100 Tage in Verantwortung – die vielzitierte „Schonfrist“ ist vorbei. Ein Interview von Mariazell Online mit dem Bürgermeister der Stadtgemeinde Mariazell Walter Schweighofer
Die ÖVP Mariazeller Land hat in ihrem Wahlprogramm eine Menge Veränderung angekündigt, was hat sich in diesen 100 Tagen getan?

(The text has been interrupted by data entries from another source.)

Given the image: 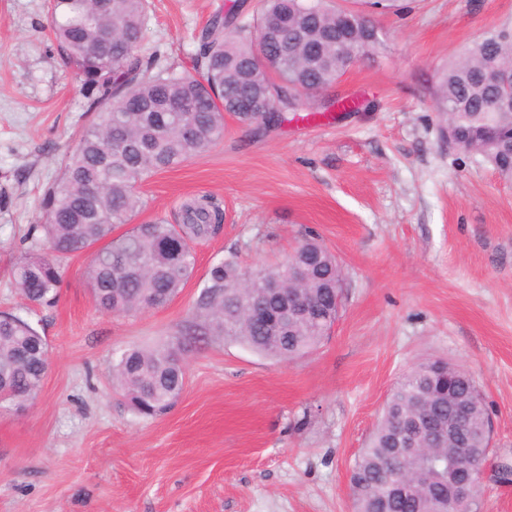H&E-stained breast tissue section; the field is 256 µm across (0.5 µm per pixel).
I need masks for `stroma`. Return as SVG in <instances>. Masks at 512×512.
<instances>
[{"instance_id":"stroma-1","label":"stroma","mask_w":512,"mask_h":512,"mask_svg":"<svg viewBox=\"0 0 512 512\" xmlns=\"http://www.w3.org/2000/svg\"><path fill=\"white\" fill-rule=\"evenodd\" d=\"M234 0H148L145 47L190 65ZM372 12L384 48L338 93L361 103L266 135L226 118L203 156L155 173L134 218L175 224L210 194L224 230L196 247L166 307L97 310L91 252L62 263L57 302L26 303L10 270L45 187L92 116L52 41L46 0H0V311L28 319L50 368L22 413L0 411V512H352L350 469L394 385L442 358L473 377L512 462V184L442 137L432 87L474 40L512 25V0H398ZM318 234L344 273L341 316L313 353L279 361L213 340L185 360L183 393L144 418L111 381L124 349L177 336L210 266L282 259Z\"/></svg>"}]
</instances>
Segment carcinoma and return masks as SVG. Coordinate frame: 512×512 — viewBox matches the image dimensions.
I'll use <instances>...</instances> for the list:
<instances>
[{"label": "carcinoma", "mask_w": 512, "mask_h": 512, "mask_svg": "<svg viewBox=\"0 0 512 512\" xmlns=\"http://www.w3.org/2000/svg\"><path fill=\"white\" fill-rule=\"evenodd\" d=\"M365 15L337 8L327 0H263L253 24L230 8L214 14L202 31L195 65L188 70L143 46L147 0H54L49 17L57 48L70 59L93 121L61 162L60 174L46 188L41 209L47 220L32 225L29 246L11 269L12 282L30 303L53 304L62 279V258L93 250L86 276L99 310L127 314L167 306L195 269L193 244L214 235L224 213L203 195L182 208L181 223L157 220L121 234L143 208L138 190L148 177L208 152L224 138L225 115L241 98L265 97L276 103L261 121L282 123L310 108L314 93L333 85L354 63L370 59L382 40L363 33ZM110 46L96 60L84 46L102 32ZM490 65L512 74V29H500L472 42L464 54L438 73L433 105L452 125L455 138L481 152L499 178L512 183V150L495 140L512 134V110L503 98L512 86L491 87L482 73ZM207 99L212 109L199 110ZM97 188V193L89 189ZM301 261L308 279L298 282L285 270ZM255 278H277L281 293L313 302L317 316L298 319L288 333H270L252 310L276 311L281 299L248 287ZM343 269L313 234L273 267L244 268L231 254L213 264L195 300L177 345L124 350L112 361V379L142 417L163 415L181 396L185 357L213 338L241 343L265 356L293 360L311 353L327 335L325 315L337 313V285ZM434 360L410 369L391 390L366 448L350 470L354 512H437L465 477H448V463L467 456L487 462L484 434L489 413L467 373L448 366V382L433 373ZM48 343L33 325L12 313L0 314V407L30 401L48 370ZM427 415L452 433L446 446L416 454L394 447L399 420ZM420 475L424 489L395 492L403 474Z\"/></svg>", "instance_id": "carcinoma-1"}]
</instances>
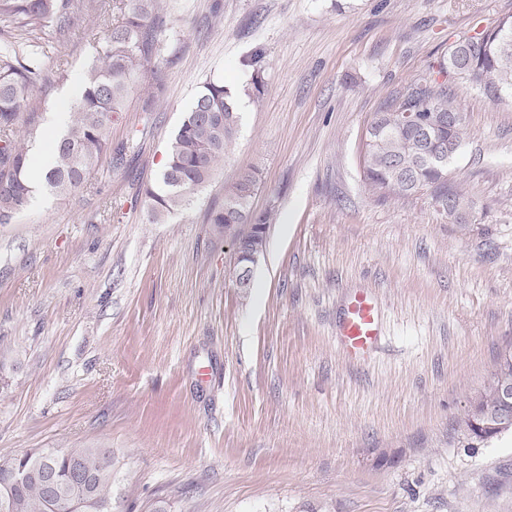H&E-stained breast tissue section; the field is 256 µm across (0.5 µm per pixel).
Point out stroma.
Returning <instances> with one entry per match:
<instances>
[{"label": "stroma", "mask_w": 512, "mask_h": 512, "mask_svg": "<svg viewBox=\"0 0 512 512\" xmlns=\"http://www.w3.org/2000/svg\"><path fill=\"white\" fill-rule=\"evenodd\" d=\"M140 73L86 187L0 224V454H112V512H512V434L459 421L512 347V107L459 91L448 165L466 220L429 192L380 200L360 151L384 102L512 0H161ZM82 26L31 91L41 117L93 59ZM265 94L191 208L147 220L144 188L209 80ZM66 78H58V71ZM259 167L267 247L239 292L206 222ZM378 351L345 357L351 295Z\"/></svg>", "instance_id": "stroma-1"}]
</instances>
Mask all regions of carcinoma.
Segmentation results:
<instances>
[{"instance_id": "carcinoma-1", "label": "carcinoma", "mask_w": 512, "mask_h": 512, "mask_svg": "<svg viewBox=\"0 0 512 512\" xmlns=\"http://www.w3.org/2000/svg\"><path fill=\"white\" fill-rule=\"evenodd\" d=\"M122 21L114 24L107 10L92 18L104 30L106 47L82 78L81 97L76 101L67 129L56 141L54 162L44 177L55 195L75 193L89 181L97 162L106 153L123 162L126 146L112 148L108 131L136 76L156 57L162 19L157 0H129ZM90 11L85 0H0V20L11 23L23 35L0 39V224H9L30 201L28 145L41 136L39 113L31 111L30 90L45 68L50 39L85 21ZM463 56L454 46L439 61L438 70L418 78L407 91L387 101L367 128L362 149L363 180L380 197L409 198L428 190L448 213L464 207L460 195L448 188V167H439L433 155L448 154L462 147L466 125L440 128L426 135L423 124L440 114L458 111L456 93L448 80L463 89H476L495 104L512 106V16L498 19L472 36H463ZM414 108L418 122L401 125L400 110ZM240 113L224 84L209 82L198 94L176 133L168 142L158 185L146 190L147 220L157 224L190 206L201 188L224 160L235 140ZM258 167L242 172L224 193V205L207 216L211 234L246 236L266 247L270 213L251 210ZM512 384V361L498 362L487 386L472 398L460 422L467 447L476 448L512 432V405L500 394L503 384ZM99 448H44L22 455L1 454L0 466L18 462L27 466L22 487L12 490L9 512H48L44 475L54 471L65 478L69 469L81 468L89 475L86 498L93 512H111L112 464Z\"/></svg>"}]
</instances>
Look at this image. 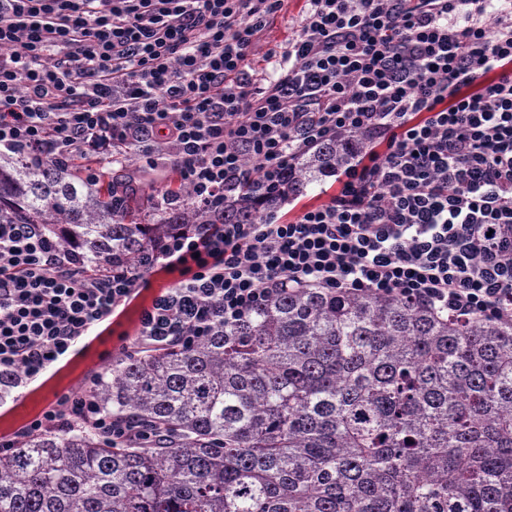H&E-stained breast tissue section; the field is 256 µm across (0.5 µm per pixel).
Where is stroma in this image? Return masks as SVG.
I'll list each match as a JSON object with an SVG mask.
<instances>
[{"instance_id": "1", "label": "stroma", "mask_w": 512, "mask_h": 512, "mask_svg": "<svg viewBox=\"0 0 512 512\" xmlns=\"http://www.w3.org/2000/svg\"><path fill=\"white\" fill-rule=\"evenodd\" d=\"M306 9V0H284L281 11L256 36L248 59L249 79L259 83L272 74L273 65L267 59L268 53L287 48ZM121 176L136 189L137 202L143 203L149 190L165 189L170 180L176 179L177 173L169 163L160 162L155 167H148L136 151L131 150L127 153ZM143 277L148 282L147 288L141 289L125 312L114 318L107 331L93 340L80 342L74 355L50 368L36 382L12 390L0 404V438H16L22 427L47 410L59 396L89 393L94 380L108 373L117 357L140 351V311L164 293L177 275L158 265L144 272Z\"/></svg>"}]
</instances>
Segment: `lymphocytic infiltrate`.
I'll return each instance as SVG.
<instances>
[{
    "instance_id": "1",
    "label": "lymphocytic infiltrate",
    "mask_w": 512,
    "mask_h": 512,
    "mask_svg": "<svg viewBox=\"0 0 512 512\" xmlns=\"http://www.w3.org/2000/svg\"><path fill=\"white\" fill-rule=\"evenodd\" d=\"M282 2L0 0V148L151 164L163 139L217 208L256 179L281 192L322 140H373L322 205L164 240L148 262L179 278L140 314L147 346L192 342L287 285L512 322V0H307L260 87L249 52ZM145 285L84 275L38 225L0 224V385L35 382ZM77 426L128 435L90 394L22 432Z\"/></svg>"
}]
</instances>
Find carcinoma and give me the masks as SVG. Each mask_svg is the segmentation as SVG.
<instances>
[{
	"mask_svg": "<svg viewBox=\"0 0 512 512\" xmlns=\"http://www.w3.org/2000/svg\"><path fill=\"white\" fill-rule=\"evenodd\" d=\"M318 144L284 190L218 209L185 184L147 201L71 165L0 151V224H37L80 266L143 273L166 237L252 224L368 152ZM100 408L136 433L46 431L0 452V512H512V323L450 318L394 295L292 288L188 345L123 356Z\"/></svg>",
	"mask_w": 512,
	"mask_h": 512,
	"instance_id": "obj_1",
	"label": "carcinoma"
}]
</instances>
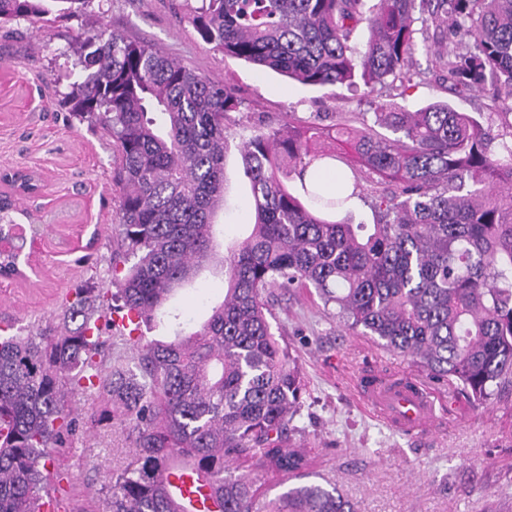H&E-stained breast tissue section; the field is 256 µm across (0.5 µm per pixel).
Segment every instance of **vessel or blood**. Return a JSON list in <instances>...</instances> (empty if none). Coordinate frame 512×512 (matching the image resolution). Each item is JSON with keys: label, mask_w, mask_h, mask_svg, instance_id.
I'll use <instances>...</instances> for the list:
<instances>
[{"label": "vessel or blood", "mask_w": 512, "mask_h": 512, "mask_svg": "<svg viewBox=\"0 0 512 512\" xmlns=\"http://www.w3.org/2000/svg\"><path fill=\"white\" fill-rule=\"evenodd\" d=\"M359 389L370 408L400 430L430 431L441 422L434 393L418 382L369 372L361 377Z\"/></svg>", "instance_id": "1"}]
</instances>
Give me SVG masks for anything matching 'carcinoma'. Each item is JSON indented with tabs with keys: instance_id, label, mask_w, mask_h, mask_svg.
Wrapping results in <instances>:
<instances>
[{
	"instance_id": "obj_1",
	"label": "carcinoma",
	"mask_w": 512,
	"mask_h": 512,
	"mask_svg": "<svg viewBox=\"0 0 512 512\" xmlns=\"http://www.w3.org/2000/svg\"><path fill=\"white\" fill-rule=\"evenodd\" d=\"M88 0H0V27L59 23ZM200 0L187 20L215 51L304 86L368 89L397 77L413 50L416 3L475 53L444 49L435 64L456 91H492L512 117V0ZM366 24L362 47L353 31ZM84 73L64 94L115 148L119 187L110 267L116 292L74 291L62 322L0 335V512H40L46 465L64 459L83 421L72 395L100 399L94 422L135 448L112 470L107 512H353L336 482H308L293 424L302 379L272 329L273 289L314 291L363 336L409 355L475 401L512 391V120L491 135L445 103L405 112L379 105L398 134L337 135L315 126L250 130L239 145L249 180L250 234L222 258L227 288L200 329L107 340L96 322L136 312L149 324L214 259L213 216L224 206V120L233 92L162 49L104 30L68 48ZM386 188L370 226L335 220L347 198L329 190L336 158ZM317 173L310 182L311 166ZM301 183L306 200L288 189ZM16 205L0 197V235ZM116 346L128 348L110 354ZM246 468L235 476L230 468ZM291 482L269 498L264 474Z\"/></svg>"
}]
</instances>
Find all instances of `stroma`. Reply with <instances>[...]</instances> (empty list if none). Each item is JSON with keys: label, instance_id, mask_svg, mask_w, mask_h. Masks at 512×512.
<instances>
[{"label": "stroma", "instance_id": "stroma-1", "mask_svg": "<svg viewBox=\"0 0 512 512\" xmlns=\"http://www.w3.org/2000/svg\"><path fill=\"white\" fill-rule=\"evenodd\" d=\"M81 28L156 45L229 85L240 99L225 120V206L216 217L215 239L220 251L250 221L238 151L246 128L287 122L373 128L378 103L390 101L408 112L445 102L492 133L502 130L487 92H458L444 80L434 53L448 45V30L420 11L413 14L414 52L404 79L371 93L340 84L300 85L211 50L172 0H88L78 17L46 32L25 20L9 24L0 28V172L20 168L41 181L39 193L18 197L14 216L22 226L40 227L38 247L21 255L30 268L23 278L0 277V325L17 331L56 323L71 289L112 286L118 159L98 128L61 101L73 68L65 52ZM223 298V269L207 266L175 295L176 319L144 327L143 334L153 339L173 335L179 323L200 326ZM336 312L318 297L283 291L271 320L301 370L296 443L315 460L317 476L335 480L355 512H512V397L472 402L457 385L430 379L411 357L353 334ZM371 370L424 381L444 401L441 427L409 434L378 418L358 391L359 376ZM131 454L112 428L89 427L65 460L47 466L50 484L62 493L60 512H105V478Z\"/></svg>", "mask_w": 512, "mask_h": 512}]
</instances>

Schweighofer: Auch wenn sich „100 Tage“ sehr viel anhört, so ist es doch ein relativ kurzer Zeitraum. Da die ÖVP Mariazeller Land bis zur konstituierenden Sitzung des neuen Gemeinderats am 4. August aufgrund der bis dahin gegebenen Mehrheitsverhältnisse in viele Abläufe und Entscheidungen in der Gemeinde kaum oder teilweise nur oberflächlich eingebunden war, war zuerst einmal viel Zeit für die Übernahme der Amtsgeschäfte und für die Einarbeitung in laufende Aktivitäten erforderlich. So blieb bisher relativ wenig Zeit, sich um neue Projekte zu kümmern, wenngleich die im Wahlkampf aufgegriffenen Themen natürlich nicht aus den Augen verloren wurden und auch bereits erste Arbeiten erledigt wurden.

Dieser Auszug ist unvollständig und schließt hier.